Конечно, правильная, белая и пушистая – она на самом деле сегодня надела белый пушистый свитер, подчеркивающий белизну ее лица. У Ульяны никогда не бывает такого румянца, как у меня, легкий разве что, я-то краснею мгновенно – и от ветра, и от холода, и от жары, и от стыда, вот как сейчас… Но цвет лица у нее потрясающий – на самом деле, как мрамор или снег. И темные глаза на этом лице всегда горят каким-то внутренним светом. Думаю, Ульяне трудно будет найти пару – слишком она сложная. Я тоже сложная, но ко мне хотя бы всякие Игнаты прибиваются, которые не понимают степени моей сложности… которых обманывает мой облик голубоглазой безмозглой феечки… пахнущей в их мечтах конфетами с ромом и цветочными духами…
– Я больше не буду пить водку, – мирно сказала я.
– И правильно! – улыбнулся Андреев. – Так что – чаю? И по домам. Нечего девочкам так поздно шляться по Подмосковью. А то – заночуйте у меня. У меня есть гостевая комната, там кровать и еще раскладное кресло. Прогуляемся пойдем, с большим фонарем, у меня за домом тропинка в лес протоптана, хоть подышите чистым воздухом.
– Я не могу, – сразу сказала Ульяна. – Мне надо домой.
Если бы она так сразу не ответила, я бы, может быть, и осталась. Не потому что мне так уж хотелось в быту видеть Андреева, скорей наоборот… Я чувствовала, что вот сейчас еще чуть-чуть… и кажется, что-то начнет меняться и ломаться в моем отношении к нему… Но я бы осталась, потому что у меня не было никаких сил добираться до общежития.
– Ну ладно, – кивнул Андреев. – Тогда пейте чай и усвистывайте, – он улыбнулся. – А я буду отвечать, пока сил хватит. Там народ уже просто изошелся, больше трехсот комментариев.
И еще две новых фотографии Лариски – подумала я про себя, только что пришли оповещения, звякнуло в телефоне. Она ведь тоже наверняка смотрит эти его онлайн-встречи… И в ответ выставляет свои фотографии.
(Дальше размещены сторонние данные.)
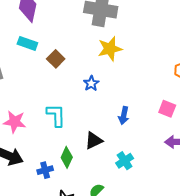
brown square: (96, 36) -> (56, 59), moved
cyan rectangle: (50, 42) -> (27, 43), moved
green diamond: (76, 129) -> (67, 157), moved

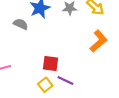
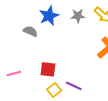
red square: (51, 63) -> (48, 69), moved

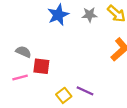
gray semicircle: (30, 31) -> (23, 52), moved
red square: (48, 69) -> (41, 66), moved

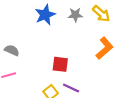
red square: (41, 66) -> (60, 64), moved

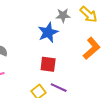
blue star: (45, 15) -> (48, 32), moved

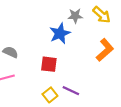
red square: (48, 64) -> (49, 64), moved

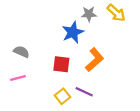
orange L-shape: (105, 50) -> (94, 60), moved

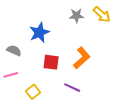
blue star: (73, 32) -> (39, 33), moved
yellow square: (63, 96) -> (33, 92), moved

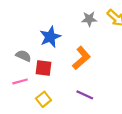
orange L-shape: (82, 58) -> (81, 58), moved
red square: (51, 62) -> (44, 68), moved

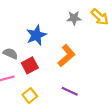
red square: (44, 68) -> (30, 65), turned -35

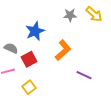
purple line: (70, 91) -> (84, 75), moved

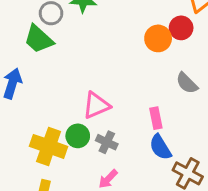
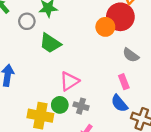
red circle: (181, 28) -> (120, 17), size x1.6
green trapezoid: (39, 39) -> (50, 43), moved
pink rectangle: (156, 118) -> (124, 82), moved

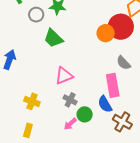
pink rectangle: (124, 82) -> (113, 85), size x1.6
green circle: (60, 105) -> (85, 114), moved
yellow cross: (40, 116) -> (32, 101), size x0.7

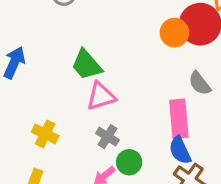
green trapezoid: (53, 38) -> (87, 65), moved
blue semicircle: (105, 104) -> (180, 150), moved

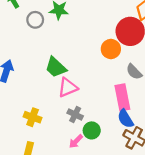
orange circle: (174, 33) -> (111, 49), moved

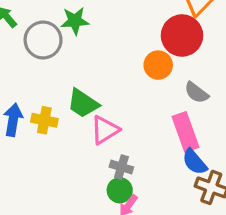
gray circle: (35, 20) -> (43, 40), size x1.5
yellow cross: (33, 117) -> (44, 120), moved
green circle: (92, 130) -> (120, 190), moved

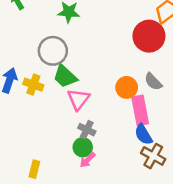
gray circle: (43, 40) -> (53, 51), moved
orange circle: (158, 65) -> (127, 87), moved
pink triangle: (105, 130) -> (78, 99), turned -30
Она сидит, вытянув вперед босые ноги, в темно-серых полотняных штанах, вроде пижамы. На одной фотографии – еще вытянув и губы, чуть приоткрыв рот, то ли ожидая поцелуя, то ли удивляясь, что он никак не подойдет и не поцелует ее… Так он же – далеко! Вот он сейчас, перед нами, весь измученный своими сомнениями, исстрадавшийся, неуверенный в себе, а хочет казаться уверенным и самодостаточным. Нет, неуверенный и несамодостаточный, точка. Я вижу.
На второй фотографии Лариска смотрит в камеру только одним глазом, второго не видно. Один огромный глаз блекло-голубого цвета. Нравятся ему эти глаза, блеклые, навыкате, с большими веками, сильной неровной пигментацией, коротенькими ресницами… Лариска не озадачивается макияжем. Зачем? Если тебя любит Андреев, через годы и расстояния, через океаны и все твои закидоны – зачем тебе озадачиваться, как ты выглядишь? Как в четырнадцать лет. Как будто вчера родилась. Недавно она хвасталась в Сети, что ее спрашивали, есть ли ей шестнадцать… Она книжку хотела купить 18+… Конечно, американцы глупые, некоторые не знают, где находится экватор и что такое река Нил, но не настолько же глупые, чтобы спутать взрослую тетеньку, которая девятнадцать лет, по собственному признанию Андреева, мотает ему нервы, с пятнадцатилетней девочкой, пусть даже и у Лариски очень маленькая грудь, очень худенькие плечи, очень трогательные губы… Хватит. Это называется дикая ревность, которая превращает человека в хищного и беспощадного зверя. В вепря, в гиену. В крокодила. Откусить Лариске голову. Я с силой сжала виски.